Study text:
▼▼▼

One of my favorite was to explore Berlin is to grab my bike, and cycle somewhere with a culinary goal in mind. A culinary goal can be visiting a new restaurant or, even better, trying a new kind of food (in Berlin, I’ve discovered dozens of Turkish dishes I’d never had before).
Tantuni, one of the many Turkish dishes discovered when micro-traveling in Berlin
Other ideas for micro-traveling could be museum visits (if that’s an option where you are), a street art hunt, or going for a walk in a neighborhood or park you’ve never been to.
Of course, it’s not the same as waking up in a foreign city with everything to discover, but pair micro-traveling with a good travel book, and it can expand your horizons just as much.
🥐 Berlin’s new favorite pastry
Through my favorite Berlin food blogger, I recently read that a new bakery had opened in town. Although there are already three amazing bakeries less than 15 minutes walk from my flat, I’m not going to complain about a fourth.
This was the perfect excuse for a new culinary adventure!
Clara and I visited it last weekend. We walked through the park early in the morning, the skies were clear, the grass frosted. We saw red squirrels chasing each other, birds eating from a birdseed bag someone had hung on a tree, and lots of people on their morning run.

▲▲▲

Exercise set:
**A)** According to the Berlin text, what was seen on the early-morning walk through the park? List every item.
**B)** Set down, word for word, the part of the Berlin text starting with "Tantuni, one of" and going on through "about a fourth.".
The material has no connection to the Berlin text.

Data supplied:
▼▼▼

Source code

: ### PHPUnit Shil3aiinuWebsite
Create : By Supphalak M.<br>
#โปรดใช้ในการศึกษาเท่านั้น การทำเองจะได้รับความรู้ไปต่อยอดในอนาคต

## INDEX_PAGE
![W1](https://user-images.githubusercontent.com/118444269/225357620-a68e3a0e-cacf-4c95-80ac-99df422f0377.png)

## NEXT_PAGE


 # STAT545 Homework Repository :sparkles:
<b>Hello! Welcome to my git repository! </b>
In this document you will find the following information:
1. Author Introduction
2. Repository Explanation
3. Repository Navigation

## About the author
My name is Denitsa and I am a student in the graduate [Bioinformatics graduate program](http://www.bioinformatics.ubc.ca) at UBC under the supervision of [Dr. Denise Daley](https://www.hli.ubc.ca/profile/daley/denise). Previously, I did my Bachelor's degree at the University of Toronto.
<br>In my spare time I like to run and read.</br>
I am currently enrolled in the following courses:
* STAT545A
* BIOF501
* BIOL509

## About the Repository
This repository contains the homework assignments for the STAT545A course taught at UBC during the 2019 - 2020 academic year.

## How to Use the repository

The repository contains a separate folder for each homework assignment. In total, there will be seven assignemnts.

▲▲▲

Response list:
**A)**
- red squirrels chasing each other
- birds eating from a birdseed bag someone had hung on a tree
- lots of people on their morning run

**B)**
Tantuni, one of the many Turkish dishes discovered when micro-traveling in Berlin
Other ideas for micro-traveling could be museum visits (if that’s an option where you are), a street art hunt, or going for a walk in a neighborhood or park you’ve never been to.
Of course, it’s not the same as waking up in a foreign city with everything to discover, but pair micro-traveling with a good travel book, and it can expand your horizons just as much.
🥐 Berlin’s new favorite pastry
Through my favorite Berlin food blogger, I recently read that a new bakery had opened in town. Although there are already three amazing bakeries less than 15 minutes walk from my flat, I’m not going to complain about a fourth.